Confounders can distort results
A disadvantage of having patients in quality register studies who have not been subjected to a strict selection procedure is that the results could be distorted by various confounders. A certain form of treatment might appear to have produced poor results but this could be because the patients who received the treatment were the oldest and the most seriously ill. Highly detailed information about the patients in the register frequently allows corrections to be made for confounders.
A fraction of the cost compared with randomised studies
Quality register studies are far less costly than randomised controlled studies. The cost of a survey involving tens of thousands of patients could run into hundreds of millions crowns if it were conducted as a randomised controlled study.
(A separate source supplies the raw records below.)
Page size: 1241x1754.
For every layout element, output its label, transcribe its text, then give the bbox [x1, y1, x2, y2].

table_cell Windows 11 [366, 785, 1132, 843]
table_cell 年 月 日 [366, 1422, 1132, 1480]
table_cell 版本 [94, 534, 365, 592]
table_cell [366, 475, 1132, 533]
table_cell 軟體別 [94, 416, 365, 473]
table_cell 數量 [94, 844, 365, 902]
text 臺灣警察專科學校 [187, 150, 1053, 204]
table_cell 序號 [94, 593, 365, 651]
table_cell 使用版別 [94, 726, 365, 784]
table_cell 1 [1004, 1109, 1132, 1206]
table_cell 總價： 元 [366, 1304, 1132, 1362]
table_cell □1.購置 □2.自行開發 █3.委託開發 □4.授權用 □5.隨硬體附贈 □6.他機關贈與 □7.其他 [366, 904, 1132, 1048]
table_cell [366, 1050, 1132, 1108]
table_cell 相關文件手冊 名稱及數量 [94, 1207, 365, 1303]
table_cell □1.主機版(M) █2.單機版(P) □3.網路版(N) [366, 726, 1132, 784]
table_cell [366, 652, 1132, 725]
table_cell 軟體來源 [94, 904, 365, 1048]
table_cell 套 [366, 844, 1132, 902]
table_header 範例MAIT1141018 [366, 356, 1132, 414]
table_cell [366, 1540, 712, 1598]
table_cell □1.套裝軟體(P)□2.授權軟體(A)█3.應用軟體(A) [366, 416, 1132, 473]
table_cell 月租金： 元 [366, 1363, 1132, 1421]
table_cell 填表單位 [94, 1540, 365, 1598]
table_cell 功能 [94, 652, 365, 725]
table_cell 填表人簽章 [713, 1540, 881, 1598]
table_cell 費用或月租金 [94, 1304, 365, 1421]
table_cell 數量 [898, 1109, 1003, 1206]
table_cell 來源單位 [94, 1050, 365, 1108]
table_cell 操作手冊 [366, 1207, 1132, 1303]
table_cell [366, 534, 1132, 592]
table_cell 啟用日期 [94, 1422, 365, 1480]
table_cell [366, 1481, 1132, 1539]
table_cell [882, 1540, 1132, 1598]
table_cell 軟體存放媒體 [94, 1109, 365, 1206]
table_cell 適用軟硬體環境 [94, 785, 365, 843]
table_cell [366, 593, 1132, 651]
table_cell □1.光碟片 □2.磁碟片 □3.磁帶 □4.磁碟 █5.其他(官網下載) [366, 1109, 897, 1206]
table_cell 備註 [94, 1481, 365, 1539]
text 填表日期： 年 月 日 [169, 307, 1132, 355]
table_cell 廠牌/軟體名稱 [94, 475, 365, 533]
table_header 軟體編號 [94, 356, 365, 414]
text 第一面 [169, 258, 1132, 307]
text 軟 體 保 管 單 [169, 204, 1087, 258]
A quality register study could cost just a few million. The reason is that national quality registers exist primarily to improve care and they are built up within the normal system. Data already exists and the extra cost to use it for research is minimal. This makes it possible, for example, to study medicines that are off-patent – studies which the pharmaceutical companies are not prepared to fund.
High-quality, low-budget research
There is the potential to combine the cost benefits of quality register studies with the stringency of randomised controlled studies. This is done through what is termed RRCT, register-based randomized controlled trials, where patients in a quality register are selected and then randomly allocated in different groups in a controlled study. Centre of Registers Västra Götaland provides IT support for conducting RRCT.